Lesson Plan

Lesson Plan
Grade: Date: 25/02/2026
Subject: Mathematics
Lesson Topic: Hypothesis tests: significance levels, tests for mean, use of normal distribution, correlation and regression
Learning Objective/s:
  • Describe null and alternative hypotheses, significance level, and p‑value.
  • Apply the correct test statistic (Z, t, or correlation‑t) to sample data.
  • Compute critical values or p‑values and make a justified decision.
  • Interpret the outcome of hypothesis tests for means, correlation, and regression in context.
  • Check the required assumptions (normality, sample size, linearity) before testing.
Materials Needed:
  • Projector with slide deck
  • Whiteboard and markers
  • Scientific calculators or computers with statistical software
  • Handout containing formula sheet and worked example
  • Worksheet with paired data for correlation and regression
  • Graph paper for sketching scatter plots
Introduction:

Begin with a short quiz that asks students to match key terms (null hypothesis, p‑value, α) to their definitions.

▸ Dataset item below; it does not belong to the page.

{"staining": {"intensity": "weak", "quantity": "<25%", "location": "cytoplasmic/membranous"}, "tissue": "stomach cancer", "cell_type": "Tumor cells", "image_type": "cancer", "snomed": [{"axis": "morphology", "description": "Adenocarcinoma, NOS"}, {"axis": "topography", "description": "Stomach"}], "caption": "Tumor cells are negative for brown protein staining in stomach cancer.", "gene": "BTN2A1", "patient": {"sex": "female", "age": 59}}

Review how this terminology connects to previous work on probability distributions. Explain that by the end of the lesson they will be able to choose and execute the appropriate hypothesis test and clearly communicate the result.

Lesson Structure:
  1. Do‑now (5'): Quick quiz on hypothesis terminology; collect answers.
  2. Mini‑lecture (10'): Review the general testing procedure, significance levels, and when to use Z vs t.
  3. Guided example (15'): Work through the “unknown σ” mean test (t‑test) using the provided sample data.
  4. Collaborative activity (10'): In pairs, calculate Pearson r for a given data set, compute the t‑statistic, and decide on H₀.
  5. Whole‑class demonstration (10'): Simple linear regression hypothesis test for the slope, including confidence interval interpretation.
  6. Check for understanding (5'): Exit ticket – students write the decision rule for a chosen α and test type.
Conclusion:

Summarise the five‑step testing framework and highlight common pitfalls such as ignoring assumptions. Collect the exit tickets to gauge individual mastery. Assign homework: complete a worksheet that includes a mean test, a correlation test, and a regression slope test, each with full justification.